When does all the negativity became ABUSE?
Right now my spouse is under a LOT OF extra stress at work, stress he does not know how to manage and deal with socially. So his normal picking and criticizing on me has gone from a 3 to "11."
I'm from a hyper critical and neglectful home. I became a people pleaser and care taker as a result. Of course, constantly defending myself or explaining WHY I made a everyday little decisions is exhausting. He is more controlling than he will admit. With the autism he wants things to always go the way HE EXPECTS and life isn't like that.
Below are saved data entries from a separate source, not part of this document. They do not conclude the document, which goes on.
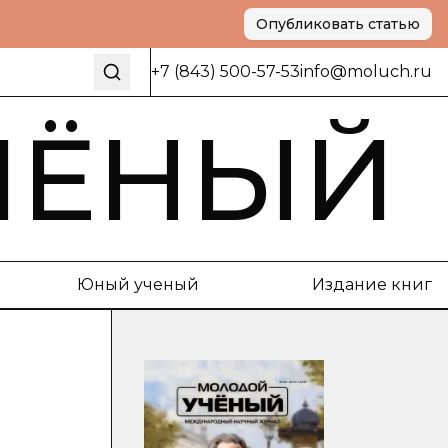
Опубликовать статью
+7 (843) 500-57-53
info@moluch.ru
ЧЁНЫЙ
Юный ученый
Издание книг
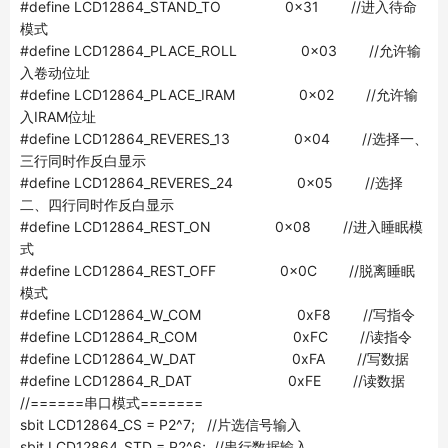
#define LCD12864_STAND_TO 0x31 //进入待命
模式
#define LCD12864_PLACE_ROLL 0x03 //允许输
入卷动位址
#define LCD12864_PLACE_IRAM 0x02 //允许输
入IRAM位址
#define LCD12864_REVERES_13 0x04 //选择一、
三行同时作反白显示
#define LCD12864_REVERES_24 0x05 //选择
二、四行同时作反白显示
#define LCD12864_REST_ON 0x08 //进入睡眠模
式
#define LCD12864_REST_OFF 0x0C //脱离睡眠
模式
#define LCD12864_W_COM 0xF8 //写指令
#define LCD12864_R_COM 0xFC //读指令
#define LCD12864_W_DAT 0xFA //写数据
#define LCD12864_R_DAT 0xFE //读数据
//======串口模式=======
sbit LCD12864_CS = P2^7; //片选信号输入
sbit LCD12864_STD = P2^6; //串行数据输入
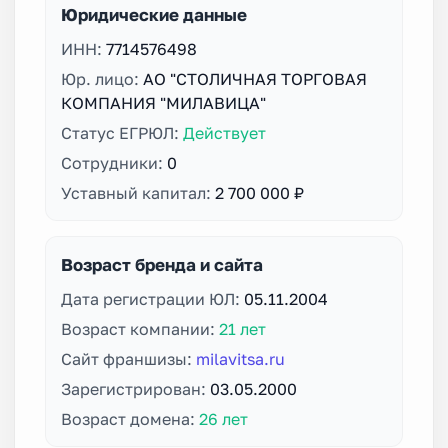
Юридические данные
ИНН:
7714576498
Юр. лицо:
АО "СТОЛИЧНАЯ ТОРГОВАЯ
КОМПАНИЯ "МИЛАВИЦА"
Статус ЕГРЮЛ:
Действует
Сотрудники:
0
Уставный капитал:
2 700 000 ₽
Возраст бренда и сайта
Дата регистрации ЮЛ:
05.11.2004
Возраст компании:
21 лет
Сайт франшизы:
milavitsa.ru
Зарегистрирован:
03.05.2000
Возраст домена:
26 лет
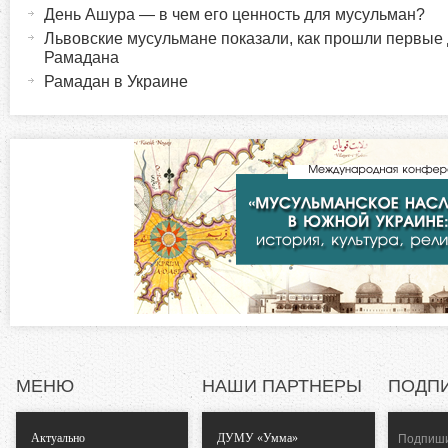
о
к
День Ашура — в чем его ценность для мусульман?
т
Львовские мусульмане показали, как прошли первые
р
и
Рамадана
в
Рамадан в Украине
и
н
а
з
я
в
о
к
л
н
а
д
т
к
а
а
)
л
МЕНЮ
НАШИ ПАРТНЕРЫ
ПОДП
ь
Актуально
ДУМУ «Умма»
Подпиши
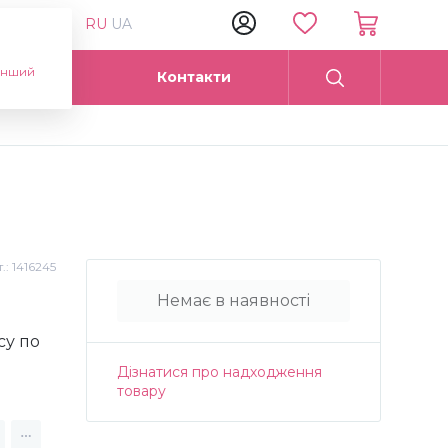
RU
UA
інший
Опт
Контакти
.:
1416245
Немає в наявності
су по
Дізнатися про надходження
товару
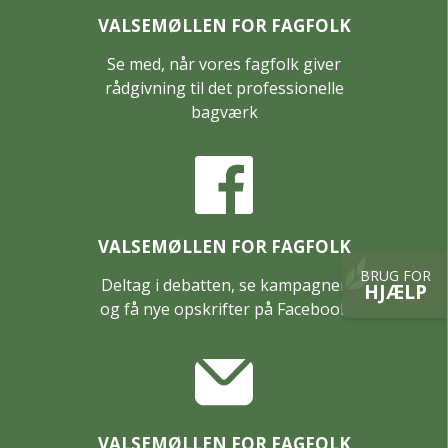
VALSEMØLLEN FOR FAGFOLK
Se med, når vores fagfolk giver
rådgivning til det professionelle
bagværk
VALSEMØLLEN FOR FAGFOLK
BRUG FOR
Deltag i debatten, se kampagner
HJÆLP
og få nye opskrifter på Facebook
VALSEMØLLEN FOR FAGFOLK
When I am now standing up to him and learning assertiveness that is seen as DISRESPECT. Geez. He is so very sensitive and result offended. And yes, we are seeing a counselor, someone familiar with autism. But it is a S L o w process. I just want to get thru each day without him finding fault with me access complaining at me for everything ALL FUCKING DAY. Sorry. I just feel so overwhelmed exhausted derided and defeated. He says it's not his fault I feel these things cause it's my CHOICE how I feel. I believe it's my choice how I RESPOND. But he is not wanting to tale any ownership for his actions, bc to his way of thinking, he is just speaking logically.
Sigh...problem is all he ever notices and mentions is a constant litany of complaints. And it's not the complaints, so much as the expectation of an explanation so we can "discuss" how to keep that from happening again. Have u done this yet? WHY didn't u pick that up yet? Why did u do that? Why isn't dinner ready on time? Aauuuuggghhh! Ladies I feel so very depleted.